Directions: Print the line containing "What directly carries the statue?" and every later line of the records. Keep each one exactly as given, ending with the last.

Source information:
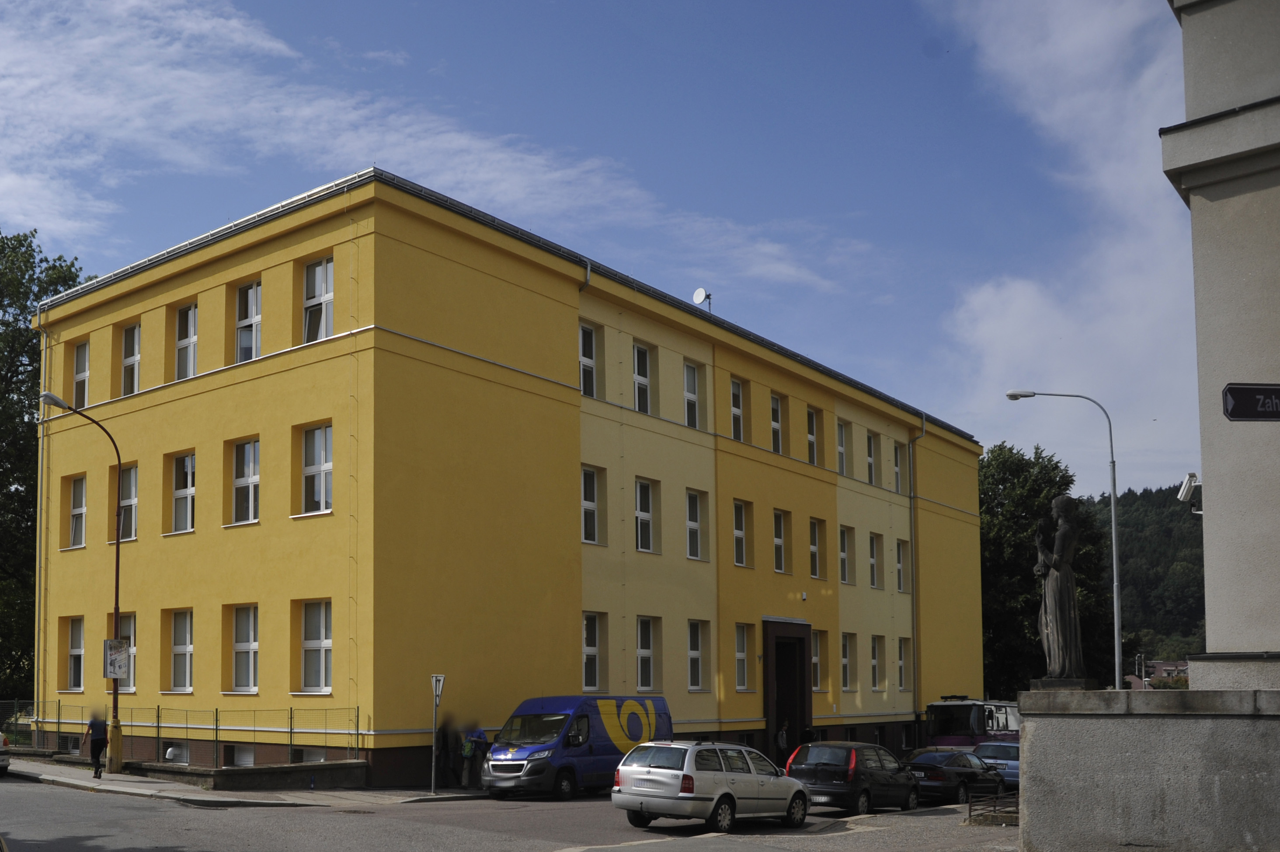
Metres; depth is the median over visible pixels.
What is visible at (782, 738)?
person
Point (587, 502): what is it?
window
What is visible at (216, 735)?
fence
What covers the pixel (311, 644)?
window
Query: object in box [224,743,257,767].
basement window
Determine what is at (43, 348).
drainpipe
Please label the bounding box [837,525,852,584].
window
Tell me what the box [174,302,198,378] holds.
window
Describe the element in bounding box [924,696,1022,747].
bus
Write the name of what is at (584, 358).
window
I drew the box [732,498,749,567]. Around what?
window
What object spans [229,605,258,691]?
window
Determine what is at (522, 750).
blue van
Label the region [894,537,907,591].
window
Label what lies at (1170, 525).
wooded hill
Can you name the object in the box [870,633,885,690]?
window
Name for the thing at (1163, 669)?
distant building
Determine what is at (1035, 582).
tree
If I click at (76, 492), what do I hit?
window
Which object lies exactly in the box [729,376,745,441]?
window
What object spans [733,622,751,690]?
window
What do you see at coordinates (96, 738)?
person
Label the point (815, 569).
window
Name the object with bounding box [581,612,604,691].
window
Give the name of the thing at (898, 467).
window
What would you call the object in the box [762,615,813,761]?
doorway
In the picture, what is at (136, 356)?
window
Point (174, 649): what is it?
window
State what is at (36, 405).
tree
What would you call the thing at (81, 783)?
pavement
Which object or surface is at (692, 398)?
window
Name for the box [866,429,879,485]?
window
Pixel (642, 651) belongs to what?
window
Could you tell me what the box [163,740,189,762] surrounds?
basement window
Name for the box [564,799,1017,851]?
pavement
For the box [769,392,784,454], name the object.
window
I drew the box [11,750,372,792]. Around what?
low wall
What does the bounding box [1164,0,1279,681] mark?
building
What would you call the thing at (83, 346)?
window
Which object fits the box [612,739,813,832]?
silver car
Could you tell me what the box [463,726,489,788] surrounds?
person
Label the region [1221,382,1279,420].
street sign
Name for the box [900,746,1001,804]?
black car
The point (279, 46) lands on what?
cloud
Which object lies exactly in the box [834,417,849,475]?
window
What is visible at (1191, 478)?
security camera
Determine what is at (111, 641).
sign
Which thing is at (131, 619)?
window
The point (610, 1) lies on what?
sky
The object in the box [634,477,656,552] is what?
window
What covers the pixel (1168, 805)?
stone wall
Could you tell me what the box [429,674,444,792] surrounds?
sign pole
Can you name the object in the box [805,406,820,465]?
window
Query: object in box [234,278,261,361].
window
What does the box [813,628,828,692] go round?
window
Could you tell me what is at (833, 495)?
yellow building
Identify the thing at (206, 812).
road
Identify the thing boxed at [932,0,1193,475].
cloud
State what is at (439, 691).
traffic sign
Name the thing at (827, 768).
black car
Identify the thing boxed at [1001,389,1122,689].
street lamp
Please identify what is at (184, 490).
window
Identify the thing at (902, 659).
window
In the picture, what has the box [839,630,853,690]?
window
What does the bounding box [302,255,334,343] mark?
window
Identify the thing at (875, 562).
window
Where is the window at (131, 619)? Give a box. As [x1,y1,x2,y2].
[118,613,135,691]
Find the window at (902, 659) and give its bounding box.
[896,636,909,689]
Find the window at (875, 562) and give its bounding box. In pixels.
[868,532,883,587]
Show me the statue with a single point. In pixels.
(1070, 584)
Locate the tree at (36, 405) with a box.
[0,228,90,700]
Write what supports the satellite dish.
on the yellow building at (833, 495)
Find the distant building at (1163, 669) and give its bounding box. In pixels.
[1125,659,1189,686]
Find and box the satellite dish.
[692,287,712,310]
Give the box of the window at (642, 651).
[635,615,657,690]
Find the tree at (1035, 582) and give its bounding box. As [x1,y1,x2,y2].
[977,439,1119,693]
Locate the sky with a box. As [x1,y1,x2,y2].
[0,0,1219,500]
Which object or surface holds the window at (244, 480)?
in the yellow building at (833, 495)
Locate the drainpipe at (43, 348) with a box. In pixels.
[32,302,48,724]
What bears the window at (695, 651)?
in the yellow building at (833, 495)
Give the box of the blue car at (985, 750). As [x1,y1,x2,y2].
[972,740,1021,786]
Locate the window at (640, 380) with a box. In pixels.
[632,341,654,414]
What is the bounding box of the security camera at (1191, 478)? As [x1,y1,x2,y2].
[1177,472,1202,513]
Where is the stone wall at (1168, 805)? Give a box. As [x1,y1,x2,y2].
[1015,686,1279,851]
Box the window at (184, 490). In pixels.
[169,451,196,533]
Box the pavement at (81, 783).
[0,755,483,807]
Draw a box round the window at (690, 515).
[685,488,708,559]
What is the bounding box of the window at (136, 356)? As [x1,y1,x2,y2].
[120,322,140,395]
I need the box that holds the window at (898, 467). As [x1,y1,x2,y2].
[893,441,904,493]
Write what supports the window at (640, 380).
in the yellow building at (833, 495)
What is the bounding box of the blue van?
[483,693,673,798]
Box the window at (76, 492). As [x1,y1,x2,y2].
[66,474,86,548]
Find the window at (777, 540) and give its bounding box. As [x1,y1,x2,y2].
[772,507,787,572]
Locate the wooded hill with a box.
[1085,482,1202,670]
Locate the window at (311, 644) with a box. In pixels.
[299,600,332,691]
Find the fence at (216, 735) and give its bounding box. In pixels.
[0,699,365,767]
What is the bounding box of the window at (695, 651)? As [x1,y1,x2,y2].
[687,619,709,689]
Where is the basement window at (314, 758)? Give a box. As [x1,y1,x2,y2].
[294,746,326,762]
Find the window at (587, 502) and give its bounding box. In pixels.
[581,465,603,544]
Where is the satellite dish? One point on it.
(700, 293)
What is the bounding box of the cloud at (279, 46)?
[0,0,839,276]
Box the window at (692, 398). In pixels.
[682,359,704,428]
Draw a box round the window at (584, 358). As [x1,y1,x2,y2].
[579,322,601,397]
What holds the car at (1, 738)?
on the road
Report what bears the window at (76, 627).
in the yellow building at (833, 495)
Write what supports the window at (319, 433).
in the yellow building at (833, 495)
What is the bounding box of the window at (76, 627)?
[65,615,83,691]
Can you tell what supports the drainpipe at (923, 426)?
attached to the yellow building at (833, 495)
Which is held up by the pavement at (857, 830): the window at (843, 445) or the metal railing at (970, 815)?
the metal railing at (970, 815)
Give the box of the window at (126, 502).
[119,462,137,540]
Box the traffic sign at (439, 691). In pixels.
[430,673,445,700]
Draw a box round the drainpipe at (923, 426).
[907,415,924,730]
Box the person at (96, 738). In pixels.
[82,711,108,778]
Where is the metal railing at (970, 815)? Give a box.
[966,785,1019,825]
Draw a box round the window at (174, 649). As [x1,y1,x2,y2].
[167,609,194,691]
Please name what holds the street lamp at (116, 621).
on the pavement at (81, 783)
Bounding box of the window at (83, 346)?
[73,340,90,409]
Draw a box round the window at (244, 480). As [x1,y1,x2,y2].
[231,437,259,523]
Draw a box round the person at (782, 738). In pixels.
[776,720,789,760]
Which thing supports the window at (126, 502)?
in the yellow building at (833, 495)
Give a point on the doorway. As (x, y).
(800, 716)
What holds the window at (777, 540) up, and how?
in the yellow building at (833, 495)
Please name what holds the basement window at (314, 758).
in the yellow building at (833, 495)
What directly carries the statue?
on the stone wall at (1168, 805)
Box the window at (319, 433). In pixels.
[299,423,333,515]
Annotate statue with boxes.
[1032,495,1088,684]
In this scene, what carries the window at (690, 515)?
in the yellow building at (833, 495)
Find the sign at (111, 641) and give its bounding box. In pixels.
[104,637,130,680]
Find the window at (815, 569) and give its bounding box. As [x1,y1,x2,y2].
[808,516,824,578]
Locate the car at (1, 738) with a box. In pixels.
[0,730,10,775]
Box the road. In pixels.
[0,769,1007,851]
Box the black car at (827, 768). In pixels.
[785,739,921,814]
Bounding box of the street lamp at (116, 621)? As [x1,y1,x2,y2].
[37,394,125,771]
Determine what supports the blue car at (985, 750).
on the road
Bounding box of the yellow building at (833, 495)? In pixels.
[26,167,979,788]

Answer to this task:
What directly carries the statue?
on the stone wall at (1168, 805)
Box the window at (319, 433). In pixels.
[299,423,333,515]
Annotate statue with boxes.
[1032,495,1088,684]
In this scene, what carries the window at (690, 515)?
in the yellow building at (833, 495)
Find the sign at (111, 641) and give its bounding box. In pixels.
[104,637,130,680]
Find the window at (815, 569) and give its bounding box. As [x1,y1,x2,y2].
[808,516,824,578]
Locate the car at (1, 738) with a box. In pixels.
[0,730,10,775]
Box the road. In pixels.
[0,769,1007,851]
Box the black car at (827, 768). In pixels.
[785,739,921,814]
Bounding box of the street lamp at (116, 621)? As [x1,y1,x2,y2].
[37,394,125,771]
Determine what supports the blue car at (985, 750).
on the road
Bounding box of the yellow building at (833, 495)? In pixels.
[26,167,979,788]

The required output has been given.